## [EXERCISE]
All lines containing the string "Revenue" must be copied from the entries.

## [INPUT DATA]

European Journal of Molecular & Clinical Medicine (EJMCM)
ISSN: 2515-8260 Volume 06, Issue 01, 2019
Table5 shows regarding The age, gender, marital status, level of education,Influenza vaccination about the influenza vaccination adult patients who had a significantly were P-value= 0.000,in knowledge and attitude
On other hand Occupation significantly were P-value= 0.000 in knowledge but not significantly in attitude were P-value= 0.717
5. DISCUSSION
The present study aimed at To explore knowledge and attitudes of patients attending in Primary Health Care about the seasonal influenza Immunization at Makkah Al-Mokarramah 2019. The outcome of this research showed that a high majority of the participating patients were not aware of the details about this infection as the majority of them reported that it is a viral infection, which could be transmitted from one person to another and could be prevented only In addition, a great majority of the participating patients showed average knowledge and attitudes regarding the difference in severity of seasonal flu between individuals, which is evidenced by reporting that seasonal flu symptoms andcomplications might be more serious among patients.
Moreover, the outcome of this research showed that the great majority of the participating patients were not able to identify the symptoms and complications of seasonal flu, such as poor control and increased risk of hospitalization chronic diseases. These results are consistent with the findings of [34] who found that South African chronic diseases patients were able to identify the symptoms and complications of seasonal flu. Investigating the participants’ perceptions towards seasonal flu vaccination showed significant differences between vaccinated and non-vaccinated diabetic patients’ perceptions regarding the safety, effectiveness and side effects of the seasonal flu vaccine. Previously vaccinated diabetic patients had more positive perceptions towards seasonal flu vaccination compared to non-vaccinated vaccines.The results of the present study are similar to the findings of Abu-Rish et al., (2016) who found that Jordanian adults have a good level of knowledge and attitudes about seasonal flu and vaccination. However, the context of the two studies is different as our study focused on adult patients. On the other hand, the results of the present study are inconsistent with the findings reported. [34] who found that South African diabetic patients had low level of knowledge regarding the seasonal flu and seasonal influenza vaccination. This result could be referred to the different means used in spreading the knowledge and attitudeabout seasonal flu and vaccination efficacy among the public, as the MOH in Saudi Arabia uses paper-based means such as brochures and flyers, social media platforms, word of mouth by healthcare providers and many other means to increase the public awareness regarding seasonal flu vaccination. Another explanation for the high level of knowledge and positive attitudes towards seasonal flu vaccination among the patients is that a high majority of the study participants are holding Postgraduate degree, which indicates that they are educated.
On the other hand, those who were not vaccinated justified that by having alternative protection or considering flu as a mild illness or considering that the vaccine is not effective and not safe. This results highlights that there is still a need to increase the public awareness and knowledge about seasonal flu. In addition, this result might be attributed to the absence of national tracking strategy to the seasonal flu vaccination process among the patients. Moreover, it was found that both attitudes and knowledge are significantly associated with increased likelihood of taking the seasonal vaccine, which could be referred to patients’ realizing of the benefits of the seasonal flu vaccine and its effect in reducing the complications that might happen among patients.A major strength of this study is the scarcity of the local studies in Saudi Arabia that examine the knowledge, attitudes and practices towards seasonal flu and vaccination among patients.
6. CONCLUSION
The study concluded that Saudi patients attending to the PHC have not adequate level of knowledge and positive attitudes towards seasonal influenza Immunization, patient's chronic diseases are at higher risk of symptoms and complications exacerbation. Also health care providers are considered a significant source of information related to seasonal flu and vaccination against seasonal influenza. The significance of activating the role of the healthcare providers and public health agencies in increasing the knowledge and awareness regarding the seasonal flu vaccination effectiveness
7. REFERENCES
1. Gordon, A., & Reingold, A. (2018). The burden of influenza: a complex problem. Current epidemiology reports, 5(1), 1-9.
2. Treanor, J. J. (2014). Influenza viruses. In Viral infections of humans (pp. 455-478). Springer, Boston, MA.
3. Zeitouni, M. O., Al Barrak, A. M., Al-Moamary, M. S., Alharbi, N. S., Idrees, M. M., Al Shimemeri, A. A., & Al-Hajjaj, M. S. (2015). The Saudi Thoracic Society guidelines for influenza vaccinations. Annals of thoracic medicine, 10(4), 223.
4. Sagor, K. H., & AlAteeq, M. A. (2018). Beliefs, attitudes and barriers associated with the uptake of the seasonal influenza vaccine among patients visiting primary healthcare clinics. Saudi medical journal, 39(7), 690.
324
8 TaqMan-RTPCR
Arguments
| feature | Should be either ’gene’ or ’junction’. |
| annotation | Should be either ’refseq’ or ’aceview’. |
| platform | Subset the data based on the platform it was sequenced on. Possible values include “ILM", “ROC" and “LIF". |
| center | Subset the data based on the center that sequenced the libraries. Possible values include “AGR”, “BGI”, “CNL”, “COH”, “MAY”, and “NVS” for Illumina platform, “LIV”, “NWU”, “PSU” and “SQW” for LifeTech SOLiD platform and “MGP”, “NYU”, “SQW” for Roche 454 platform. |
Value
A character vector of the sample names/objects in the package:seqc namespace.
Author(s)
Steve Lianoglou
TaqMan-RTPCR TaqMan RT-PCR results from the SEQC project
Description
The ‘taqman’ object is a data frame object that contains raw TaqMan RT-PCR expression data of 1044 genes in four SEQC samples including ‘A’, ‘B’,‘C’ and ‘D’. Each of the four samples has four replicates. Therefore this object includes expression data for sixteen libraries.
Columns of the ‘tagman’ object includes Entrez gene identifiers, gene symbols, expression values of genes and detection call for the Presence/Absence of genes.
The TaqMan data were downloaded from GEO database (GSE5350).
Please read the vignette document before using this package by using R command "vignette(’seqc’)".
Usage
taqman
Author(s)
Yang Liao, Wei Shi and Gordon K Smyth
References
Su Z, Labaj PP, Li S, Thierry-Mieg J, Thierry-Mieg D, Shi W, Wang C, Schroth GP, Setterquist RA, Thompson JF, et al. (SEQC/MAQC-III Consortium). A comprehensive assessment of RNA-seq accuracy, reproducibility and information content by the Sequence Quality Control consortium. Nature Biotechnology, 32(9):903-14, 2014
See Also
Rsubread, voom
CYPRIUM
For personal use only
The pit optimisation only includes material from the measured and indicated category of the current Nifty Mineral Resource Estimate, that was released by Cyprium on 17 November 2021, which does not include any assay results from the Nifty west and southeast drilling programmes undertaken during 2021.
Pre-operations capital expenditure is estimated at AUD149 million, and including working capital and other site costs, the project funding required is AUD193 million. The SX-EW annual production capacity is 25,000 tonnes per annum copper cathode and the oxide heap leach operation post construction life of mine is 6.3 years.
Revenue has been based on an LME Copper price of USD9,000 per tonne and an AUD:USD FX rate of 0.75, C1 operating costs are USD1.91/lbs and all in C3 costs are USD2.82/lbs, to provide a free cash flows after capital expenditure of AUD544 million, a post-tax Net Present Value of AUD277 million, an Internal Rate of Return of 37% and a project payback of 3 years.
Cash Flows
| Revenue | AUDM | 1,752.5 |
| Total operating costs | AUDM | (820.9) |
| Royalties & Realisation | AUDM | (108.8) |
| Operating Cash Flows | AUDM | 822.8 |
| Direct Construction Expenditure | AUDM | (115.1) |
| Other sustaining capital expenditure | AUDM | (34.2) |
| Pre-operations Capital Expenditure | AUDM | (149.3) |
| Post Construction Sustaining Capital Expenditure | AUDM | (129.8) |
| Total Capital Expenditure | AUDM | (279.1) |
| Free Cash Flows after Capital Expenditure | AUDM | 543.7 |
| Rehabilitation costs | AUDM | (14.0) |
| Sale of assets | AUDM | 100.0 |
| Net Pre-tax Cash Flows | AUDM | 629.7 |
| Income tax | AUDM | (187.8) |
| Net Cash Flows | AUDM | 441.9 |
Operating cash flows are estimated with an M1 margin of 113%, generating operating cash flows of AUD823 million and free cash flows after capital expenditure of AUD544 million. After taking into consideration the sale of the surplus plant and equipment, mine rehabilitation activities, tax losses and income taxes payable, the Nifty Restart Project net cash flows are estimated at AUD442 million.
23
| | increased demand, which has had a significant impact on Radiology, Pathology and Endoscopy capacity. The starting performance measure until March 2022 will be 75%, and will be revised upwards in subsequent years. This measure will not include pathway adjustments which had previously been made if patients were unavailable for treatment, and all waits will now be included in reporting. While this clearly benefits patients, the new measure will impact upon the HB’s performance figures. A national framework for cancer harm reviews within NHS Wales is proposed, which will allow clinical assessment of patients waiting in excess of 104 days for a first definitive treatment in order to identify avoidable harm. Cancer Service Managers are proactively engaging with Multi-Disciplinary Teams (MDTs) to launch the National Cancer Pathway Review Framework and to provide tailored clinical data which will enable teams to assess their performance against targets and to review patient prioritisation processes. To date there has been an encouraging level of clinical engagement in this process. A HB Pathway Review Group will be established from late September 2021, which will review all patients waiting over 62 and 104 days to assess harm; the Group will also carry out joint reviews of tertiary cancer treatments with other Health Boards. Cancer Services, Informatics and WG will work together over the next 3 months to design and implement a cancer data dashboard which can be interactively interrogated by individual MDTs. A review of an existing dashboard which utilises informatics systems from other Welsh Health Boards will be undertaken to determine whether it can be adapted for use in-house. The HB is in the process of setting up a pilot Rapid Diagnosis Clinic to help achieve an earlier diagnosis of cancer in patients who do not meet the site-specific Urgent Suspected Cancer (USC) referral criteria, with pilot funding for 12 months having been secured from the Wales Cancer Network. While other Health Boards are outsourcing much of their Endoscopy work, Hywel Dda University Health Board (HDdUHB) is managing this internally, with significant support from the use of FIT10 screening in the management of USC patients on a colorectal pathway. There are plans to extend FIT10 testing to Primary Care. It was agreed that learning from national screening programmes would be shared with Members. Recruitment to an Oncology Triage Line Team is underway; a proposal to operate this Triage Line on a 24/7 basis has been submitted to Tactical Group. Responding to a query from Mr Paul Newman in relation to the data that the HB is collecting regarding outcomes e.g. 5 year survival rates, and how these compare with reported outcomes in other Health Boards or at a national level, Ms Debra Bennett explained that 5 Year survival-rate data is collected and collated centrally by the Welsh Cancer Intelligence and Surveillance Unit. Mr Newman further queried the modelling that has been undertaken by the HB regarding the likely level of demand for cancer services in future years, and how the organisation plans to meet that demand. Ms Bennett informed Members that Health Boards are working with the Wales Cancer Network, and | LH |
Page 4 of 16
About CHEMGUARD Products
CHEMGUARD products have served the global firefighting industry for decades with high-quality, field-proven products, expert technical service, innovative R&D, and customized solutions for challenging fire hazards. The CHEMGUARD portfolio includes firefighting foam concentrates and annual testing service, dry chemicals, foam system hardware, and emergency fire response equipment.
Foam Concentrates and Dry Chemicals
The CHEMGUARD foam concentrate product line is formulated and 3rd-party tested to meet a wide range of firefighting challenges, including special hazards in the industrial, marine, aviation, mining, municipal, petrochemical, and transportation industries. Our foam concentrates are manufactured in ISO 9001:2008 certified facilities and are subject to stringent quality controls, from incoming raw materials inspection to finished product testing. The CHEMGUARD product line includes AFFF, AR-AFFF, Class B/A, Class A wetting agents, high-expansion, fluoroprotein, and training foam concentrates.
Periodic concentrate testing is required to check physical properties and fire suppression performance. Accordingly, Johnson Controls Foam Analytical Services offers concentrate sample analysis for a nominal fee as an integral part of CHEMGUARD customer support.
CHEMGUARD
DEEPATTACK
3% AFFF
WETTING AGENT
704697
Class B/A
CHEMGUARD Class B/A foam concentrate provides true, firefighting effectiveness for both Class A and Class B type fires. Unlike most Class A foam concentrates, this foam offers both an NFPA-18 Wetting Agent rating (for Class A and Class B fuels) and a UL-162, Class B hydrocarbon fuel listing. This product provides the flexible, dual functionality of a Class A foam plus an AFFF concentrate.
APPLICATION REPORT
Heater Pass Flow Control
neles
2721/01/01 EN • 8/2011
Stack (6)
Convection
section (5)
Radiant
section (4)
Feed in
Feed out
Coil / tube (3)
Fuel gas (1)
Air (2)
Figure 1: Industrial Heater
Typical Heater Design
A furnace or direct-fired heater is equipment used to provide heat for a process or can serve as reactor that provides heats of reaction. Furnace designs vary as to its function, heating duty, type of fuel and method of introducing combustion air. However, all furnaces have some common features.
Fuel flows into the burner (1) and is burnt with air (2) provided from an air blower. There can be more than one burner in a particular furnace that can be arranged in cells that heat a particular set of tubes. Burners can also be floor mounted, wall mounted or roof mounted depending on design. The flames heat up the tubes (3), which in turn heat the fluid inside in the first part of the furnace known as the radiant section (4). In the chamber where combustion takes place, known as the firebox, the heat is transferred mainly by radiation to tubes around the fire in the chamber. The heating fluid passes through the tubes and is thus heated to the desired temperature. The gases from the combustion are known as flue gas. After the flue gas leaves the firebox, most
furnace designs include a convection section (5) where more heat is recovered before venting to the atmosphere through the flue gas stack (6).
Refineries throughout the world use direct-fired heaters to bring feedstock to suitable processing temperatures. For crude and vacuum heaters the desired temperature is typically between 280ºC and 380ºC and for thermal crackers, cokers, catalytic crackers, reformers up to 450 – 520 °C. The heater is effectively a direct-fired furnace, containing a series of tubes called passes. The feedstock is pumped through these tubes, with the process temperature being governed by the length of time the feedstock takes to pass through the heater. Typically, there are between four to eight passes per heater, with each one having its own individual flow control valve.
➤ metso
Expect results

## [RESPONSE AREA]
Revenue has been based on an LME Copper price of USD9,000 per tonne and an AUD:USD FX rate of 0.75, C1 operating costs are USD1.91/lbs and all in C3 costs are USD2.82/lbs, to provide a free cash flows after capital expenditure of AUD544 million, a post-tax Net Present Value of AUD277 million, an Internal Rate of Return of 37% and a project payback of 3 years.
| Revenue | AUDM | 1,752.5 |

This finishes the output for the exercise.